Answer
$34.8^\circ$
Work Step by Step
The most important part of this problem is to sketch it very well so you are not confused by any given data.
The author here asks about $\theta_T$ (Target angle) in the figure below.

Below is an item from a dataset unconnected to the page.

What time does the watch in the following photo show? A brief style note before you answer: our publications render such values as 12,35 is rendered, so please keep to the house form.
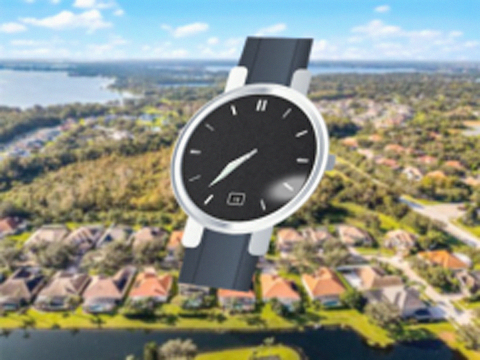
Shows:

We can see from the geometry of the figure below that
$$\theta_T=\tan^{-1}\left[ \dfrac{3\;\rm m}{\Delta x_1+\Delta x_2} \right]\tag 1$$
So we have to find $\Delta x_1$ and $\Delta x_2$
From the geometry of the figure below, we can see that
$$\theta_2=\bf 60^\circ$$
since it is the supplementary angle.
Also, we can see that
$$\tan30^\circ=\dfrac{2}{\Delta x_1}$$
Hence,
$$\Delta x_1=\dfrac{2\;\rm m}{\tan30^\circ}=\bf 2\sqrt{3}\;\rm m\tag 2$$
Now we can find $\theta_1$ by applying Snell's law,
$$n_1\sin\theta_1=n_2\sin\theta_2$$
where $_1$ refers to water and $_2$ refers to air.
Hence,
$$\theta_1=\sin^{-1}\left[ \dfrac{n_2\sin\theta_2}{n_1}\right]$$
Plugging the known;
$$\theta_1=\sin^{-1}\left[ \dfrac{(1.0)\sin60^\circ}{1.33}\right]$$
$$\theta_1=\bf 40.63^\circ$$
Now we can see that
$$\tan(90^\circ -\theta_1)=\dfrac{1\;\rm m}{\Delta x_2}$$
Hence,
$$\Delta x_2=\dfrac{1\;\rm m}{\tan49.37^\circ}=\bf 0.858\;\rm m\tag 3$$
Now we need to plug (2) and (3) into (1),
$$\theta_T=\tan^{-1}\left[ \dfrac{3\;\rm m}{2\sqrt{3} \;\rm m+0.858\;\rm m} \right]=\color{red}{\bf 34.8^\circ}$$
So you should fire the spear at an angle of about 35$^\circ$ below the horizontal.